Perhaps the most famous recent film shot in Colorado was “The Hateful Eight”, Tarantino’s latest film which featured a bounty hunter and his prisoner seeking shelter in a cabin inhabited by some nefarious criminals. The film is bloody, funny, and excellently written, and located not too far from Boulder in Telluride, CO. Tarantino put out feelers in Utah and Wyoming, before settling on the Colorado location. Tarantino wanted a mountain range in the background, and they approached Marvin Schmid who owned the Schmid Family Ranch in Tulleride. The farm is located on a vast green plain, on the edge of a forest, that leads to the base of a mountain range called Wilson’s Peak. This picturesque view would become the main location for the film. The shooting also helped with some economic growth in the town, the film crew frequenting local shops for warm clothes, snow tires, and help with some of the costumes and props. The California crew and cast were so worried about their actors being cold that they even added high tech, wind-resistant fabric layers between costumes. And if you watch the film, it does look pretty snowy and desolate out there on Schmid’s farm, but the crew made it. They spent 46 days in the Colorado location and the film was released Christmas day 2015.

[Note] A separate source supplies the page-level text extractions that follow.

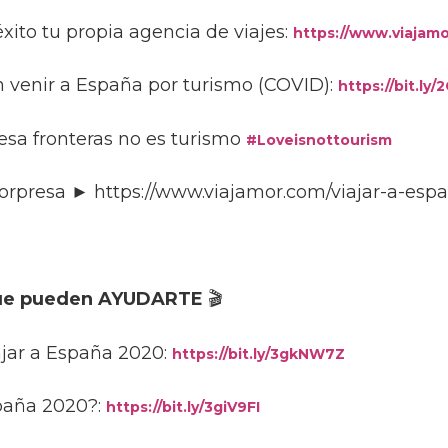
ito tu propia agencia de viajes:
https://www.viajamo
 venir a España por turismo (COVID):
https://bit.ly
esa fronteras no es turismo
#Loveisnottourism
sorpresa ► https://www.viajamor.com/viajar-a-esp
ue pueden AYUDARTE
🎬
ajar a España 2020:
https://bit.ly/3gkNW7Z
paña 2020?:
https://bit.ly/3giV9FI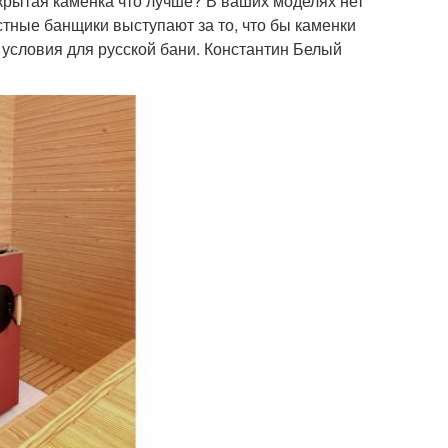
акрытая каменка что лучше? В ваших моделях нет
стные банщики выступают за то, что бы каменки
 условия для русской бани. Константин Белый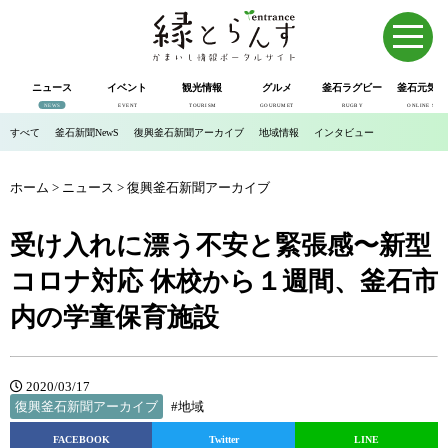
ニュース
イベント
観光情報
グルメ
釜石ラグビー
釜石元気市
NEWS
EVENT
TOURISM
GOURUMET
RUGBY
ONLINE SHOP
すべて
釜石新聞NewS
復興釜石新聞アーカイブ
地域情報
インタビュー
ホーム
>
ニュース
>
復興釜石新聞アーカイブ
受け入れに漂う不安と緊張感〜新型
コロナ対応 休校から１週間、釜石市
内の学童保育施設
2020/03/17
復興釜石新聞アーカイブ
#地域
FACEBOOK
Twitter
LINE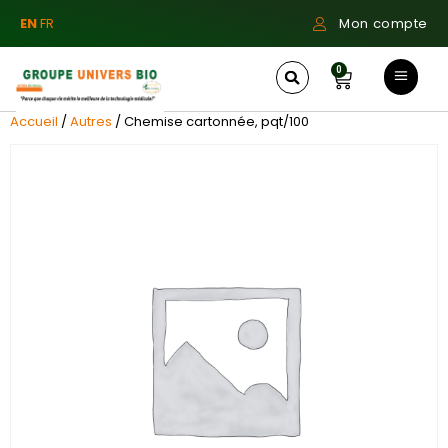
EN
FR
Mon compte
0
Accueil
/
Autres
/ Chemise cartonnée, pqt/100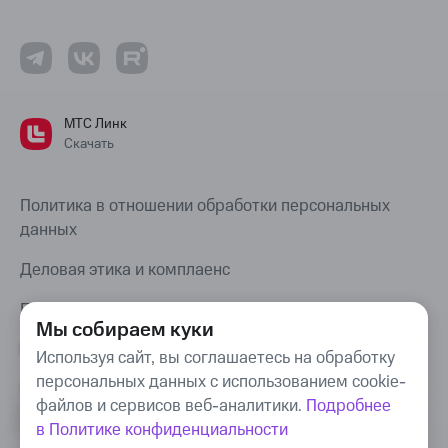
МТС Линк
Скачать
Политика в отношении обработки персональных
данных
Деловая этика и комплаенс
Правовая информация
Мы собираем куки
Карта сайта
Используя сайт, вы соглашаетесь на обработку
персональных данных с использованием cookie-
Bug Bounty
файлов и сервисов веб-аналитики.
Подробнее
в Политике конфиденциальности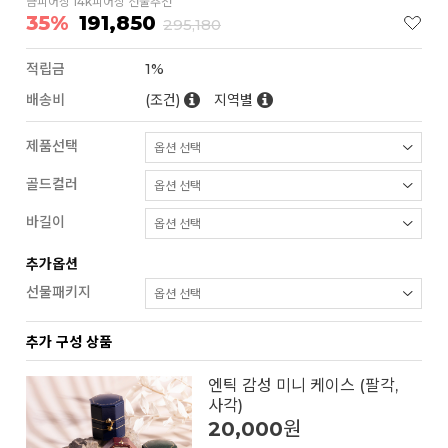
금피어싱 14k피어싱 선물추천
35%
191,850
295,180
적립금
1%
배송비
(조건)
지역별
제품선택
골드컬러
바길이
추가옵션
선물패키지
추가 구성 상품
엔틱 감성 미니 케이스 (팔각,
사각)
20,000
원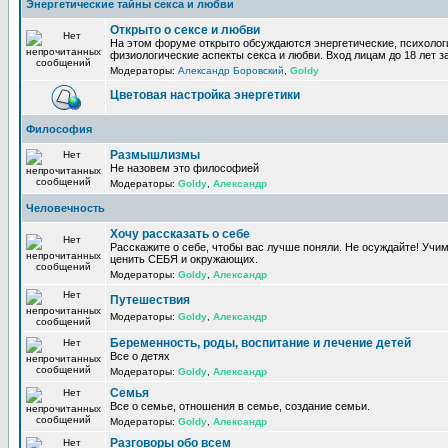
Энергетические тайны секса и любви
Открыто о сексе и любви
На этом форуме открыто обсуждаются энергетические, психолог
физиологические аспекты секса и любви. Вход лицам до 18 лет з
Модераторы:
Александр Боровский
,
Goldy
Цветовая настройка энергетики
Философия
Размышлизмы
Не назовем это философией
Модераторы:
Goldy
,
Александр
Человечность
Хочу рассказать о себе
Расскажите о себе, чтобы вас лучше поняли. Не осуждайте! Учи
ценить СЕБЯ и окружающих.
Модераторы:
Goldy
,
Александр
Путешествия
Модераторы:
Goldy
,
Александр
Беременность, роды, воспитание и лечение детей
Все о детях
Модераторы:
Goldy
,
Александр
Семья
Все о семье, отношения в семье, создание семьи.
Модераторы:
Goldy
,
Александр
Разговоры обо всем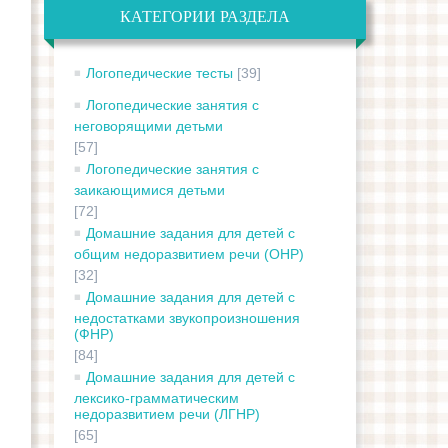
КАТЕГОРИИ РАЗДЕЛА
Логопедические тесты
[39]
Логопедические занятия с
неговорящими детьми
[57]
Логопедические занятия с
заикающимися детьми
[72]
Домашние задания для детей с
общим недоразвитием речи (ОНР)
[32]
Домашние задания для детей с
недостатками звукопроизношения
(ФНР)
[84]
Домашние задания для детей с
лексико-грамматическим
недоразвитием речи (ЛГНР)
[65]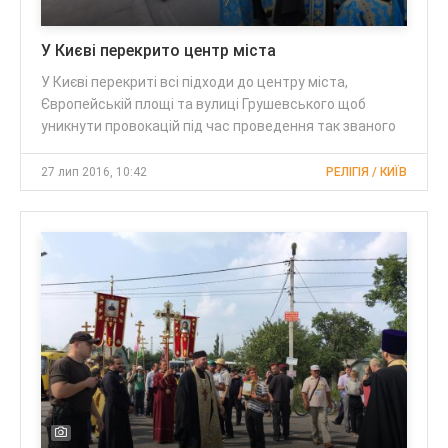
У Києві перекрито центр міста
У Києві перекриті всі підходи до центру міста,
Європейській площі та вулиці Грушевського щоб
уникнути провокацій під час проведення так званого
27 лип 2016, 10:42
РЕЛІГІЯ / КИЇВ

Another bloody, but well done famous film shot in Colorado, was the mini-series “The Stand”, based off the Stephen King novel of the same name. In the series, an influenza-like plague is accidentally released from a top-secret government base in California. It almost kills the entire population, except for a select few who appear to be immune to the disease. The few survivors have collective dreams that guide them to a farm in Nebraska, where an old woman named Mother Abigail tells them they will find safety in Boulder, CO. Select scenes are filmed in Boulder, but unfortunately, much of the film was then moved to Utah after a worker protest. Either way, the King did have Boulder in mind, having lived in Boulder for a short period of time in the 1970’s and wrote the novel, The Shining, during the sojourn. In an interview, King stated, “For a long time—ten years, at least—I had wanted to write a fantasy epic like The Lord of the Rings, only with an American setting. I just couldn’t figure out how to do it. Then . . . after my wife and kids and I moved to Boulder, Colorado…I was deep into The Stand.” And that’s pretty cool, Boulder as basically the Lord of the Ring’s version of Rivendell. I’ll take that.

Last, but certainly not least, nor encompassing all of the movies filmed here, is the 1969 western “True Grit”, featuring a grisly and worn John Wayne and a film location close to the San Juan Mountains. The amazing natural scenery of Colorado’s south west was a huge part of the film, and featured predominantly as the background for the movie that won John Wayne an academy award. The famous shootout scene was shot in Deb’s Meadow, near the Summit of Owl Creek pass, with Courthouse Mountain and Chimney Peak as its backdrop. Take a drive, park here, and witness some of the amazing scenery that made this movie and its lines so famous.